El sol de la mañana penetraba en la suite Princesa Lilian haciendo brillar el piano de cola y la alfombra gris. Petra Strand, la joven limpiadora del hotel, colocó bien los cojines del sofá y miró hacia la ventana. Había pasado la aspiradora, fregado los cuartos de baño y desempolvado todos los muebles con el plumero. Enderezó la espalda y se pasó las manos por el cabello pelirrojo recién lavado. La habitación ya había quedado limpia. Ahora restaba lo más divertido: realizar el inventario de la ornamentación de las distintas habitaciones y ver qué podía mejorarse. Ciertamente no era más que una camarera, pero la dirección del hotel, al enterarse de que había estudiado arte, deseaba conocer su opinión acerca de los colores y la decoración interior de las estancias. Aunque la mayoría de los huéspedes del Grand Hotel eran personas de cierta edad, la revolución digital había llevado a muchos jóvenes millonarios a frecuentar también el establecimiento. La directiva quería adaptarse a esa nueva circunstancia y asegurarse de que su nueva clientela se sintiera a gusto.

Petra miró fugazmente el Palacio Real iluminado por el sol al otro lado de la ventana, dejó el trapo del polvo en el carrito de la limpieza y dio una nueva vuelta al piso. Mientras estudiaba los adornos, alfombras y telas se preguntó cómo podría resultar más atractivo el conjunto. La suite fusionaba blanco, gris y negro y la gruesa moqueta de tonalidad plateada le agradaba.

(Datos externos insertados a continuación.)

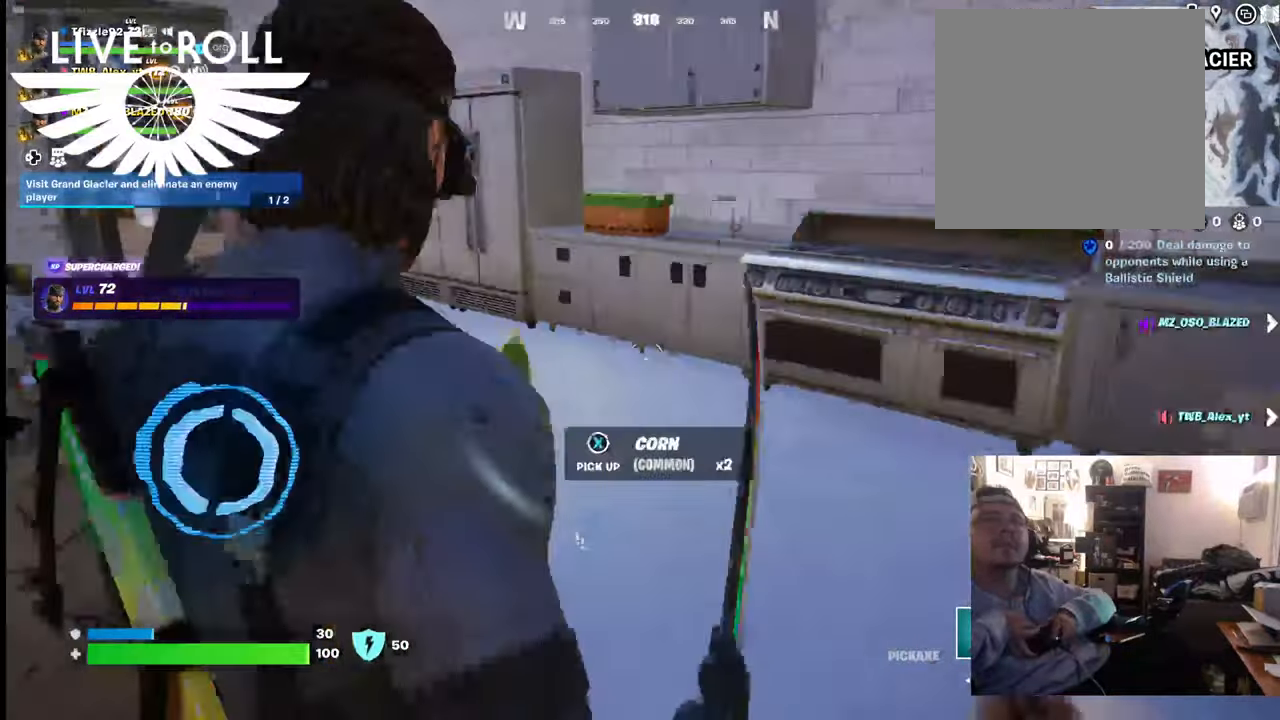
{"buttons": [], "left_stick": "up", "right_stick": "center", "events": [[67, "right_stick", "center"], [234, "left_stick", "up-right"], [334, "left_stick", "up"]]}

Los cubrecamas de flores turquesa y todos los elementos de color gris combinaban bien con las imponentes vistas, e incluso las habitaciones de tonos más claros destacaban por su elegancia. Pero algo faltaba. Sin lugar a dudas sería necesario revisar la decoración interior de los trescientos treinta metros cuadrados de la suite. ¿Tal vez algunos cuadros nuevos?

Su primera impresión fue que las obras de arte carecían de cierta chispa. Hubiera preferido otras con algo más de colores vivos. Sobre la cama de uno de los dormitorios colgaba una pintura de gran tamaño con un barco de vela; en el pasillo, junto a la cocina, había un aguafuerte, y dos bodegones de tamaño más reducido adornaban las paredes del interior de la biblioteca. Se detuvo entonces frente a los dos óleos situados encima del piano de cola. Presentaban sin duda un aspecto bastante decente, pero de ahí no pasaba la cosa. Uno de ellos mostraba chalupas y pesqueros en la desembocadura de un río, y el otro una especie de exterior parisino con una pareja sentada en un café. En la pintura de motivo fluvial predominaban los tonos marrones y grisáceos y, además, contenía un exceso de embarcaciones en relación con la superficie de agua. La escena de París no estaba mucho más conseguida. La mujer del café aparecía representada desde un ángulo trasero oblicuo, con un tocado, y el hombre tenía una apariencia extraña con su cabello largo, su enorme mostacho y su sombrero obsoleto. Había demasiado de todo. Habría bastado con que la dama llevara algo en la cabeza. Pese a todo, el motivo le resultaba familiar. Entonces inspeccionó la pintura un poquito más de cerca. De hecho, le recordaba una obra de Renoir. Los grandes maestros solían ser copiados con frecuencia, si bien el resultado, por lo general, dejaba bastante que desear. Este parecía ser uno de esos artistas que habían fracasado en el empeño. En cualquier caso, ninguno de los cuadros encajaba mucho en ese lugar. Prefería una pintura moderna de gran formato. ¿Por qué no una obra de Ola Billgren, de Cecilia Edefalk o un Picasso? Ni corta ni perezosa descolgó las dos pinturas, las colocó en el carrito de la limpieza y bajó con el ascensor hasta el anexo, que estaba siendo reformado en ese momento. En el suelo de una de las habitaciones sin utilizar se acumulaba una serie de cuadros que habían retirado para pintar las estancias. Estudió con atención cada uno de ellos. Había uno que recordaba a un auténtico Chagall y el mayor de todos, una acuarela al estilo de Matisse, iría de perlas colgado sobre el piano de cola.

Dejó los cuadros de la suite Princesa Lilian en el carrito, cogió los otros bajo el brazo y subió con ellos. Excitada colocó sobre la pared del piano uno de los cuadros. Y luego hizo lo propio con el segundo. A continuación retrocedió expectante varios pasos y sus ojos resplandecieron. Ahora tenía una pinta mucho mejor. Se sacó su cajita de snus de los vaqueros y se introdujo una porción en la boca. ¡Los jefes se pondrían contentísimos!